The 2AFC temporal-bisection task was the same as in the preceding experiments, except (1) that the reference durations were always visually presented and (2) that we manipulated the relative location of the visual target and auditory tone. There were three conditions: (1) visual-alone, (2) V+near_A, in which the blue circle (visual target) and the auditory tone were presented on the same side of the monitor, and (3) V+far_A, in which the auditory tone was presented on the opposite side of the blue circle.

Participants were instructed to maintain eye fixation at the fixation marker. A video camera was placed 25 cm in front of the participant, capturing his or her left eye, to monitor central fixation. We did not detect any systematic deviations of eye fixation from the center. One second after the appearance of the fixation marker, an arrow cue appeared above the fixation marker for 500 ms, indicating the side on which the blue circle would appear. Following a 250 ms interstimulus interval, the blue and green circles, accompanied by a tone (except on the visual-alone trials), were presented for a given duration. Participants were instructed to judge the duration of the blue circle and to detect its luminance decrement, if any, while ignoring the green circle and the tone. As in Experiment 2B, participants first responded as to whether the duration of the blue circle was closer to the short or long reference and then responded as to whether the blue circle had darkened. The next trial began 1 s after the response. As in the preceding experiment, the data were analyzed only for the 80 % of the trials on which the luminance of the blue circle did not decrease.

Each block consisted of six reference trials (identical to those in Experiments 2A and 2B, except that the arrow cue and the two disks were presented on each trial), followed by 21 test trials (3 stimulus types [visual-alone, V+near_A, and V+far_A] × 7 durations), and the total number of blocks was 12.

- _Explore the material_:
A. From the passage on the temporal-bisection task, copy everything from "The 2AFC temporal-bisection" down to "the blue circle.".
B. Repeat every line of the entries below, word for word.

- _The data_:
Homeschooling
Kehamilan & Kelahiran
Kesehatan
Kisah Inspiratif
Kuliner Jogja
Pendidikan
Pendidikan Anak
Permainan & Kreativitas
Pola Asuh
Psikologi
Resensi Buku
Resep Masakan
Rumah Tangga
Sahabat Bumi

- _Answer section_:
A.
The 2AFC temporal-bisection task was the same as in the preceding experiments, except (1) that the reference durations were always visually presented and (2) that we manipulated the relative location of the visual target and auditory tone. There were three conditions: (1) visual-alone, (2) V+near_A, in which the blue circle (visual target) and the auditory tone were presented on the same side of the monitor, and (3) V+far_A, in which the auditory tone was presented on the opposite side of the blue circle.

B.
Homeschooling
Kehamilan & Kelahiran
Kesehatan
Kisah Inspiratif
Kuliner Jogja
Pendidikan
Pendidikan Anak
Permainan & Kreativitas
Pola Asuh
Psikologi
Resensi Buku
Resep Masakan
Rumah Tangga
Sahabat Bumi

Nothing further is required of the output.